I have often been asked if the fact of having analyzed Michael Jackson, or more exactly his work, has not killed in me the emotion and the magic felt when listening to him. This is probably a legitimate question, since I myself had asked it, at the beginning of my studies, to an academic who had worked on him in another field.
Does the analysis neutralize the emotion, does it fade the freshness and the innocence of a purely natural and instinctive listening or approach?
Zoom in on an ambiguity, or even an opposition that is often frightening.
When we think of analysis, we think of graphs, curves, statistics... sometimes even, for the most critical, scalpel, autopsy... We think of coldness, distance, neutrality, certainly discernment, but above all a critical sense in which the criticism would have more value than the sense... Sure, it is necessary. Otherwise, the results of the analysis can only be distorted by feelings, subjectivity, or worse, blindness.
It is one thing to analyze unemployment figures or the evolution of the GDP, because feelings do not come into play, a priori. But what about when you start to analyze music? Music that moves you, that speaks to you, that is created and emitted by an artist who touches you? It is indeed "something" that animates (that touches the soul) and that is alive!
Is it necessary to cut oneself off from feelings to make a good analysis?
The question is simple to formulate, but is it simple to implement? Do we put the same heart into our work, the same enthusiasm and the same concern for "truth" when we analyze a subject that affects us or a subject that is neutral? In my case, the question did not arise. I loved Michael Jackson and his work long before I analyzed him. Even better: it is because I loved him terribly, because he captivated me and intrigued me that I chose to analyze him. It is also for these same reasons that I chose a problematic that seemed "right" to me, i.e. well-founded, and did not launch into an analysis for the sake of an analysis, as one can sometimes see, in order to make Michael stick to ideologies to which he was alien.
The accuracy of an analysis does not seem to me to be necessarily guaranteed by the absence of emotional or affective involvement. Perhaps this complicates the approach a little because it is necessary to dissociate the reptilian from the Cartesian, the feelings from the facts, but it seems to me that it can be an ally of weight to provide a loyal and quality work, which does honor to its object.
Does analyzing Michael Jackson cut you off from your feelings?
I have often been asked this question and sometimes I have even heard it said: "some people analyze, I listen with my heart"... What are those who refuse to dig deeper afraid of?
Are they afraid to put words to it? Yet, the word is creative and vibratory. More than locking in boxes, it names and, in doing so, pays homage; it transmits an energy, that of the entity it designates, that which it transmits while traveling; it is alive, mobile, open, like a window that lets the light into the minds and hearts.
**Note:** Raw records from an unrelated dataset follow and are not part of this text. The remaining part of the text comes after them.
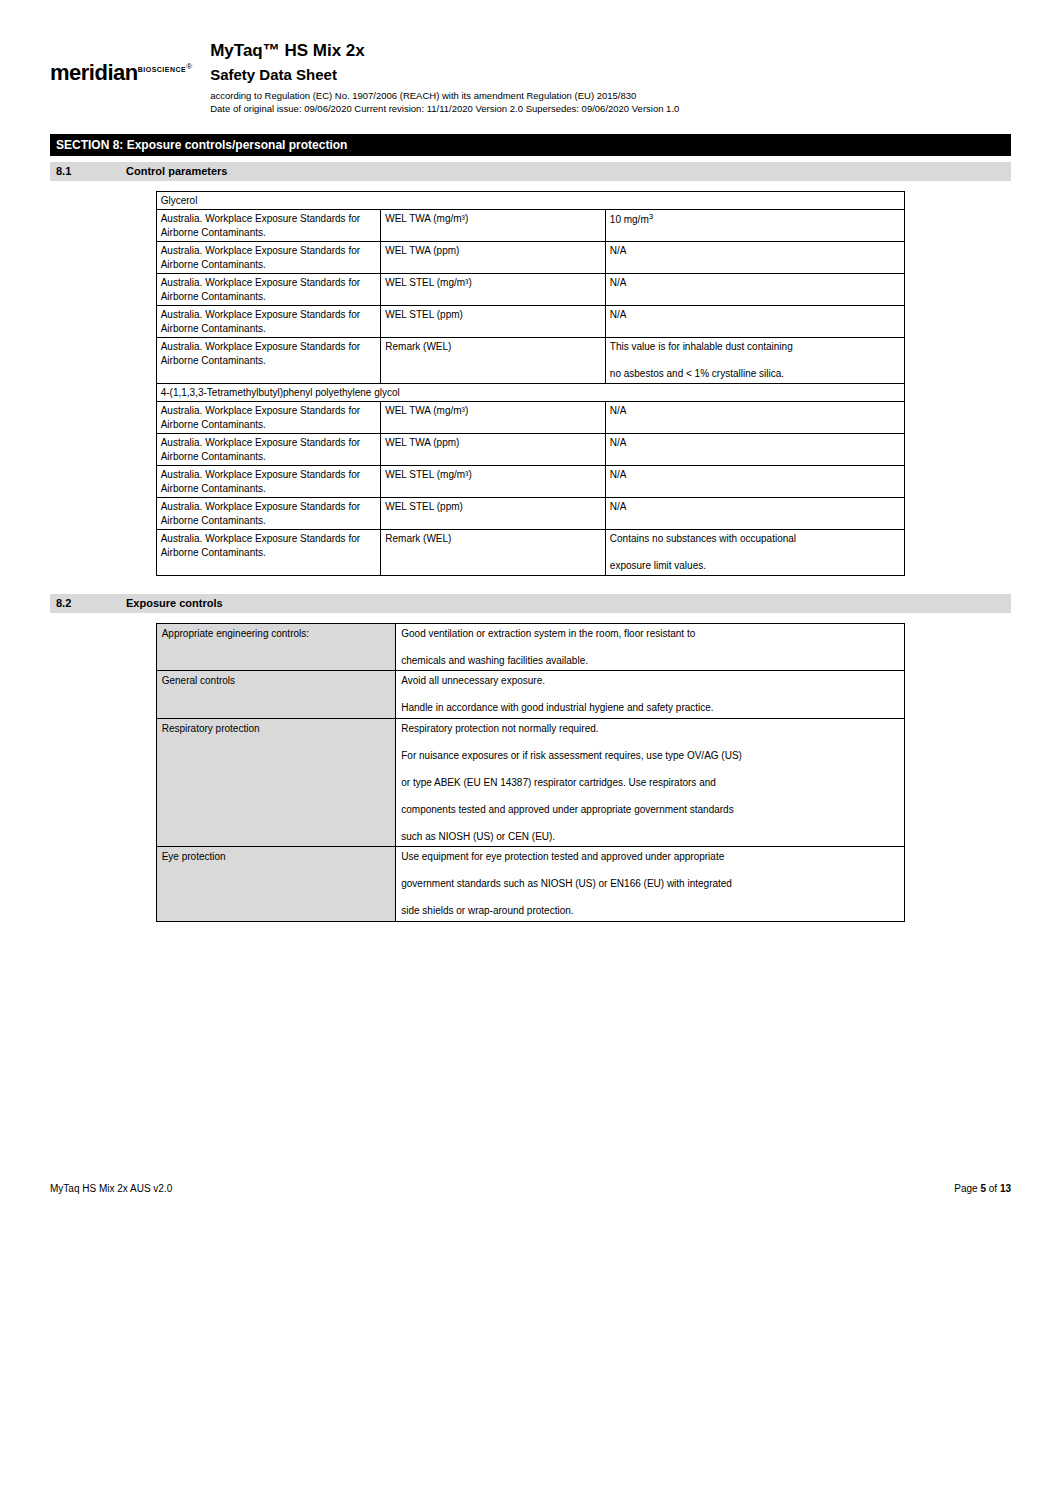meridianBIOSCIENCE®
MyTaq™ HS Mix 2x
Safety Data Sheet
according to Regulation (EC) No. 1907/2006 (REACH) with its amendment Regulation (EU) 2015/830
Date of original issue: 09/06/2020 Current revision: 11/11/2020 Version 2.0 Supersedes: 09/06/2020 Version 1.0
SECTION 8: Exposure controls/personal protection
8.1 Control parameters
| Glycerol |
| Australia. Workplace Exposure Standards for Airborne Contaminants. | WEL TWA (mg/m³) | 10 mg/m 3 |
| Australia. Workplace Exposure Standards for Airborne Contaminants. | WEL TWA (ppm) | N/A |
| Australia. Workplace Exposure Standards for Airborne Contaminants. | WEL STEL (mg/m³) | N/A |
| Australia. Workplace Exposure Standards for Airborne Contaminants. | WEL STEL (ppm) | N/A |
| Australia. Workplace Exposure Standards for Airborne Contaminants. | Remark (WEL) | This value is for inhalable dust containing no asbestos and < 1% crystalline silica. |
| 4-(1,1,3,3-Tetramethylbutyl)phenyl polyethylene glycol |
| Australia. Workplace Exposure Standards for Airborne Contaminants. | WEL TWA (mg/m³) | N/A |
| Australia. Workplace Exposure Standards for Airborne Contaminants. | WEL TWA (ppm) | N/A |
| Australia. Workplace Exposure Standards for Airborne Contaminants. | WEL STEL (mg/m³) | N/A |
| Australia. Workplace Exposure Standards for Airborne Contaminants. | WEL STEL (ppm) | N/A |
| Australia. Workplace Exposure Standards for Airborne Contaminants. | Remark (WEL) | Contains no substances with occupational exposure limit values. |
8.2 Exposure controls
| Appropriate engineering controls: | Good ventilation or extraction system in the room, floor resistant to chemicals and washing facilities available. |
| General controls | Avoid all unnecessary exposure. Handle in accordance with good industrial hygiene and safety practice. |
| Respiratory protection | Respiratory protection not normally required. For nuisance exposures or if risk assessment requires, use type OV/AG (US) or type ABEK (EU EN 14387) respirator cartridges. Use respirators and components tested and approved under appropriate government standards such as NIOSH (US) or CEN (EU). |
| Eye protection | Use equipment for eye protection tested and approved under appropriate government standards such as NIOSH (US) or EN166 (EU) with integrated side shields or wrap-around protection. |
MyTaq HS Mix 2x AUS v2.0
Page 5 of 13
Are they afraid of being disappointed? Of discovering a deception, a farce, an abysmal void? No doubt the record industry as it has evolved is the breeding ground for more and more artistic and commercial scams and I can understand this fear. But we are never totally fooled. One senses, it seems to me, the texture of what challenges us. And here again, we must not be afraid to love simplicity. Fortunately for us, the simplest melodies, the easiest words of a song are also, often, carriers of power, of emotion and can legitimately accompany a life, fix memories and make us happy or nostalgic. Simplicity can be a powerful virtue, a quality that brings us back to the essential, to beauty, stripped of all sophistication or heaviness and that touches the heart and soul.
But in my case and in the case of Michael Jackson, there is one thing I can affirm and even confirm, since I was warned about it: analyzing it does not cut you off from your feelings. It doesn't neutralize the emotion nor does it turn his work into a cold object that you dissect scrupulously. On the contrary. Analyzing it is a gift. The promise of a new door that opens every day. Of a new treasure to discover, to hear, between the tracks, to read, between the lines.
To analyze Michael's work, whether it is musical, choreographic, scenic, videographic or cultural, is to take a ticket for a disconcerting and enriching journey, it is to visit the world, history, humanity in its craziest and most vulnerable aspects, it is to rise up and to emancipate oneself from its chains, from its fetters. It is, above all, to meet a man. Because the work is inseparable from the one who created it. Because Michael Jackson never leaves you alone with his work. He accompanies you, he guides you, he enlightens you and sometimes, gently chirps his little laugh in your ear.
To analyze Michael's music is to live a permanent Christmas and to find every day under the tree, new gifts that seem to reward you for the care you take in your quest. It is to have your heart beat a little faster and a little stronger with each step. It's going deeper and deeper into the light and understanding, acceptance, unconditional love. It is to leave what might have seemed the most sensitive at the beginning: the sound, the words, the physicality, even the glitter, the rhinestones and the applause to catch a glimpse of the Being, to taste a form of plenitude, a peaceful power that exceeds us but inhabits us as much as it does.
It is to receive as a reward, finally, the tenfold increase of the emotion, of the unspeakable, of the instinctive which pushed us towards his work. To come out grown up, strengthened and... never to be left alone again.